• Texto mostrado:
☆ ☆ ☆ ☆

FRAY JEREMÍAS

El hermano de los pobres

 

En el barrio y más allá todos lo reconocían por su eterno hábito gris, su porte pequeño, su idioma entreverado y su renguear constante, que sin embargo no le impedía recorrerse todas las calles y a todas las horas para ayudar a los vecinos. También por su carrito, primero, y su bicicleta después, con la cual trasladaba todo aquello que pedía en todas partes y que muchos le donaban porque sabían que tenía destino seguro en los más necesitados.

☆ ☆ ☆ ☆

[Entradas tomadas de una colección]
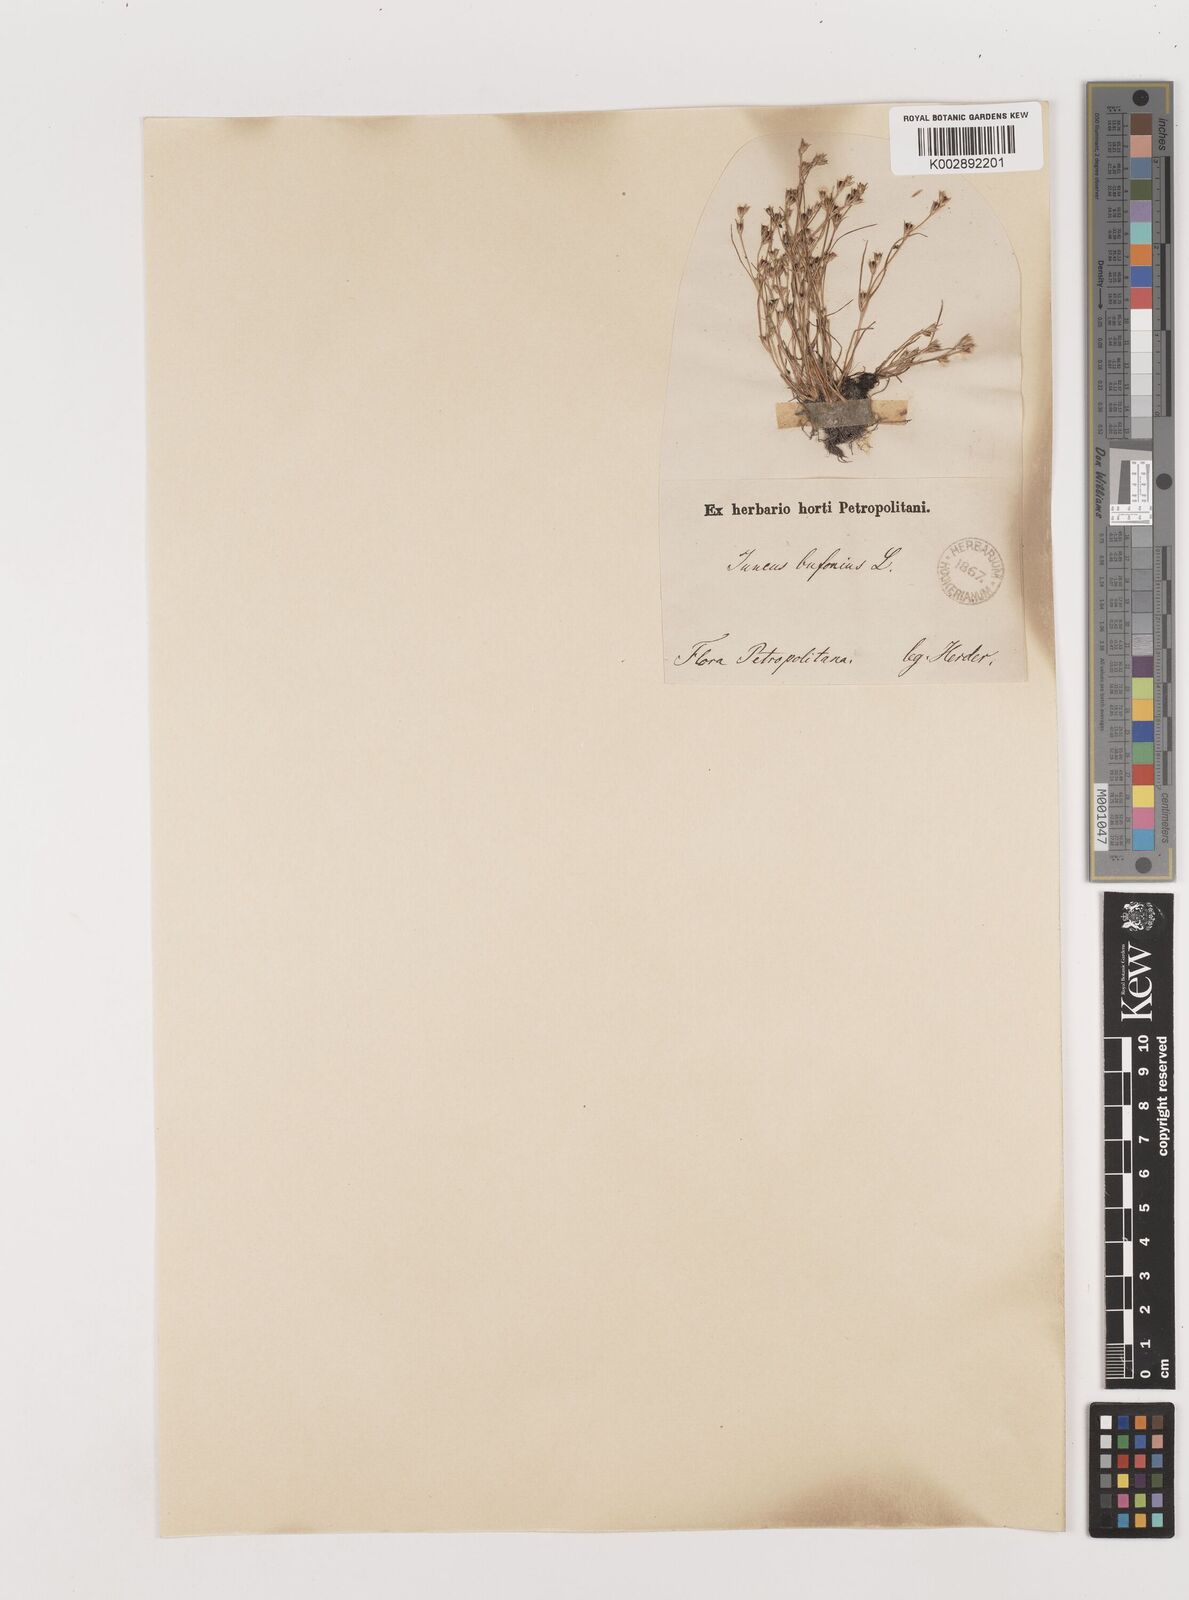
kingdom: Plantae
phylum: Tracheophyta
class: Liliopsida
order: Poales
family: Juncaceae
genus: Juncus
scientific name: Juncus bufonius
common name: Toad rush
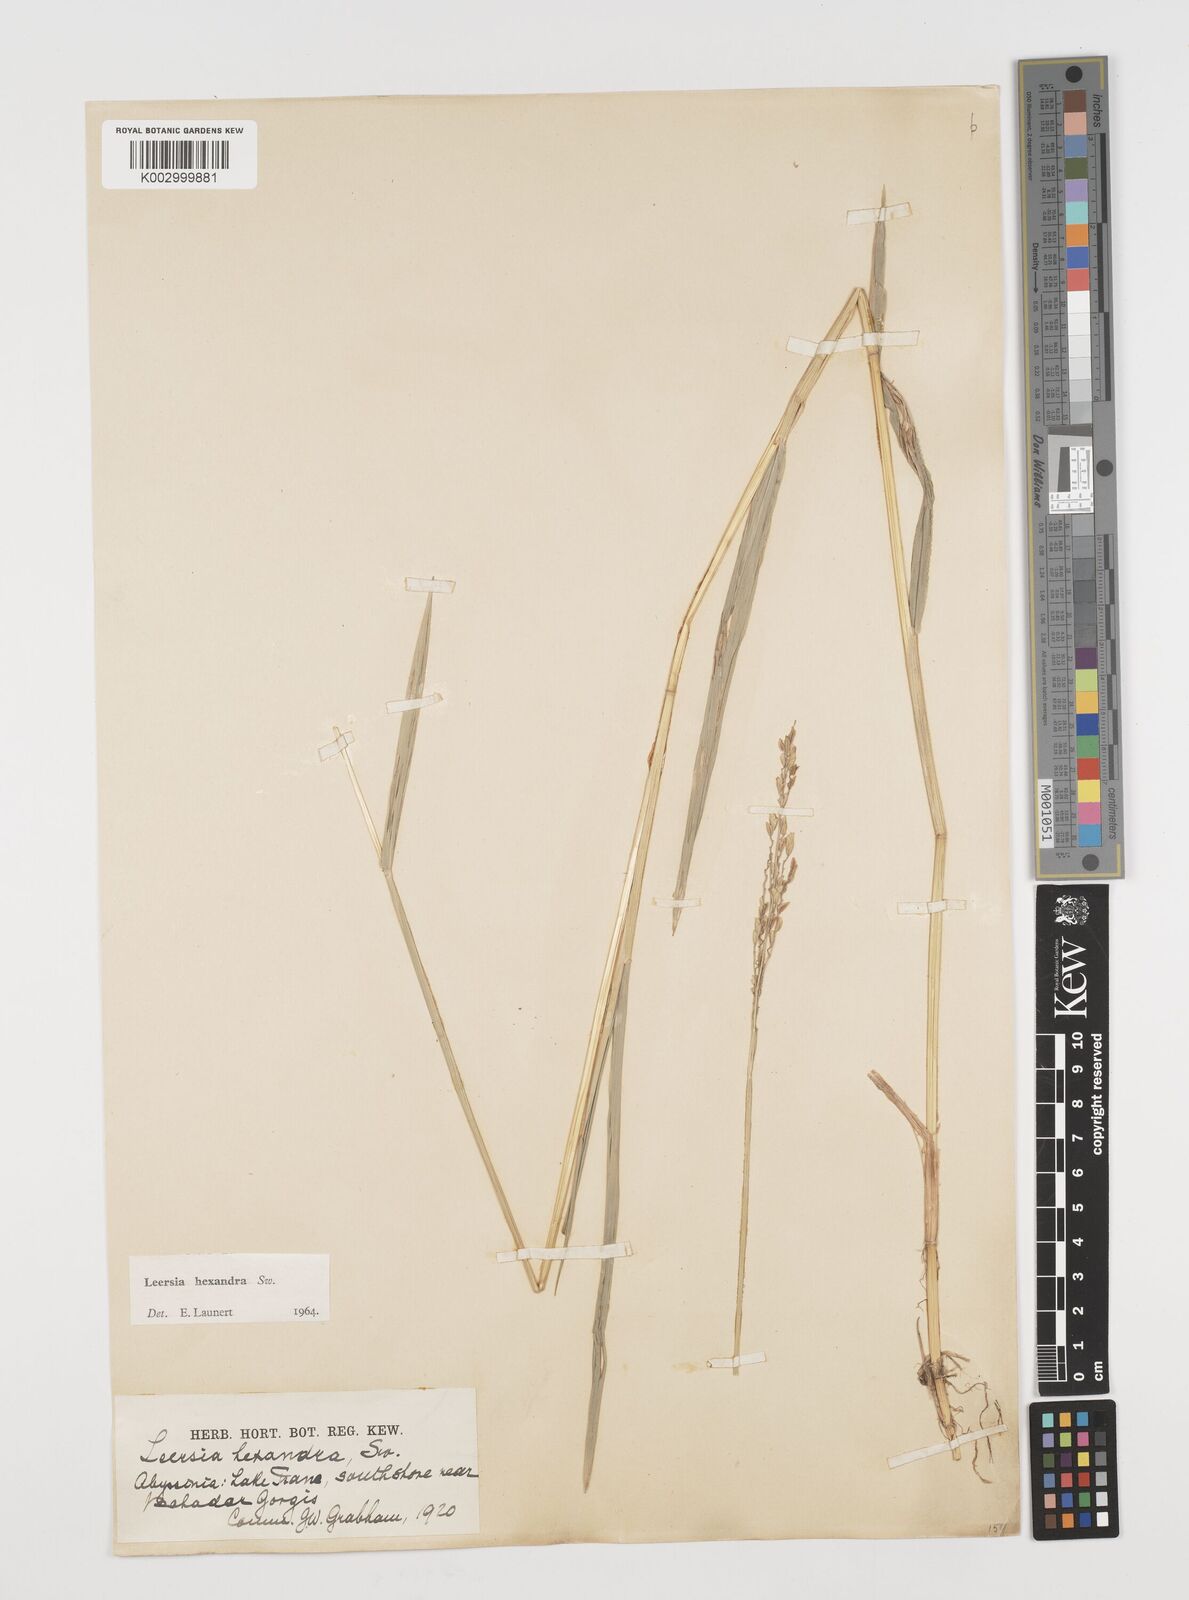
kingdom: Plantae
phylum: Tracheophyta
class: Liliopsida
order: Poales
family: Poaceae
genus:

☆ ☆ ☆ ☆

• Completa lo siguiente:
**1)** Modifica el texto sobre Fray Jeremías en todo lo que va desde "En el barrio" hasta "los más necesitados.", poniendo "hábito marrón" en lugar de "hábito gris".
**2)** Según el texto sobre Fray Jeremías, ¿por qué muchos le donaban lo que él pedía?
El material no interviene en nada de esto.

• Respuestas por punto:
**1)**
En el barrio y más allá todos lo reconocían por su eterno hábito marrón, su porte pequeño, su idioma entreverado y su renguear constante, que sin embargo no le impedía recorrerse todas las calles y a todas las horas para ayudar a los vecinos. También por su carrito, primero, y su bicicleta después, con la cual trasladaba todo aquello que pedía en todas partes y que muchos le donaban porque sabían que tenía destino seguro en los más necesitados.

**2)** Porque sabían que lo que le daban tenía destino seguro en los más necesitados.